■ Supplied text:
***
First building a sample matrix to demostrate masks

In [None]:
# Define the matrix size
matrix_size = (7,7)
# Create a matrix for the decoder input
input_matrix = tf.random.normal(matrix_size)
input_matrix


In [None]:
# Create a ones matrix
ones_matrix = tf.ones(matrix_size)
# Create a lower triangle mask
lower_triangle_mask = tf.linalg.band_part(ones_matrix, -1, 0)
lower_triangle_mask


In [None]:
# Create the masked input
masked_input = input_matrix * lower_triangle_mask
masked_input


##### Decoder layer and decoder

In [None]:
# Class for a layer of decoder
class DecodeLayer(Layer):
    def __init__(self,config, **kwargs):
        super().__init__(**kwargs)
        self.mha1 = MultiheadAttn(config)
        self.dropout = Dropout(config["prob"])
        self.residnorm = ResidNorm()
***
■ Stored data:
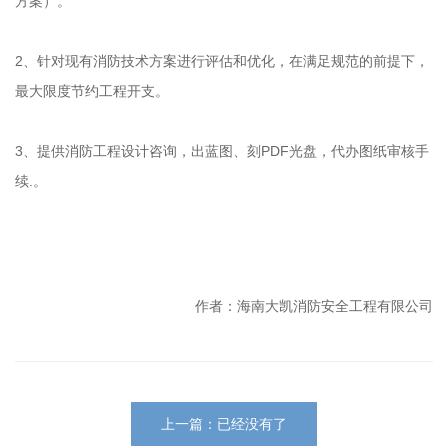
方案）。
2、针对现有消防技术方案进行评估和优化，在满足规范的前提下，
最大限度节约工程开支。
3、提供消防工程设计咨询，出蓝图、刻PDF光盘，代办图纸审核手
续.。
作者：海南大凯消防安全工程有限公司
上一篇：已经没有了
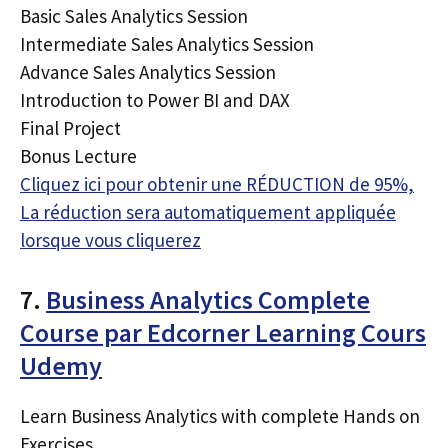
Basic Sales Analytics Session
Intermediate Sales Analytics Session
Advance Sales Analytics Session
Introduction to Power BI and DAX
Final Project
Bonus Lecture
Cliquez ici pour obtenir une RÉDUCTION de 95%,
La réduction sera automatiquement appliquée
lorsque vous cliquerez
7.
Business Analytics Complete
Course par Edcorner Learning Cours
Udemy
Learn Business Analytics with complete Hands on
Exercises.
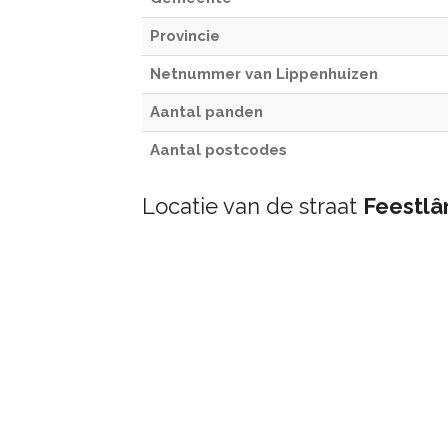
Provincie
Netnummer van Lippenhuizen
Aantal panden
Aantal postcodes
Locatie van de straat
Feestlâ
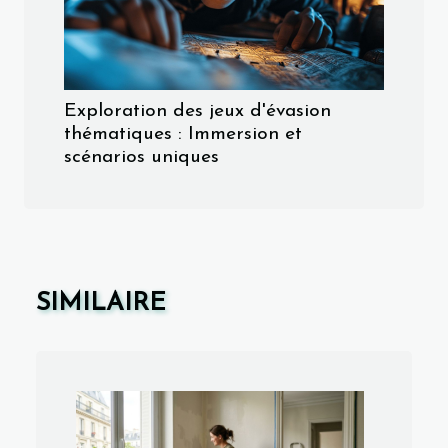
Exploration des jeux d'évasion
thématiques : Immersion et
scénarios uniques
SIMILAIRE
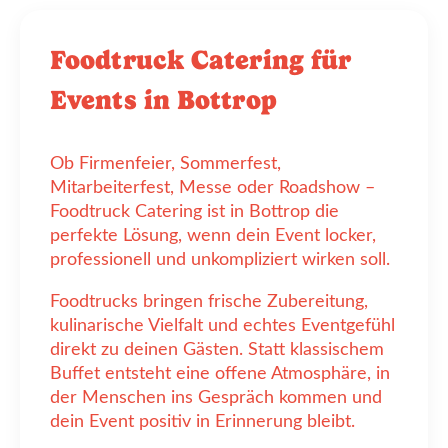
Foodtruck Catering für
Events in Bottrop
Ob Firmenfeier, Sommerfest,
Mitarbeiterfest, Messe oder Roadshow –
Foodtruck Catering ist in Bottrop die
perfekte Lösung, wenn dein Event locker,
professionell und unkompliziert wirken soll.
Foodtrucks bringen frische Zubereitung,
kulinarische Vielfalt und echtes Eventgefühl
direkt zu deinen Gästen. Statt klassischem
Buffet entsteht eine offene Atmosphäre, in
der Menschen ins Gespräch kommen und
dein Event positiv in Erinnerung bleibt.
***
■ Your tasks:
**a)** From the notebook excerpt, write out word for word the passage that begins with "##### Decoder layer" and ends with "self.mha1 = MultiheadAttn(config)".
**b)** Answer these questions using the notebook excerpt.
(i) What value is assigned to matrix_size?
(ii) Which TensorFlow function produces the lower triangle mask?
(iii) What is the name of the class defined for a layer of the decoder?

■ Solutions below:
**a)**
##### Decoder layer and decoder

In [None]:
# Class for a layer of decoder
class DecodeLayer(Layer):
    def __init__(self,config, **kwargs):
        super().__init__(**kwargs)
        self.mha1 = MultiheadAttn(config)

**b)**
(i) (7,7)
(ii) tf.linalg.band_part
(iii) DecodeLayer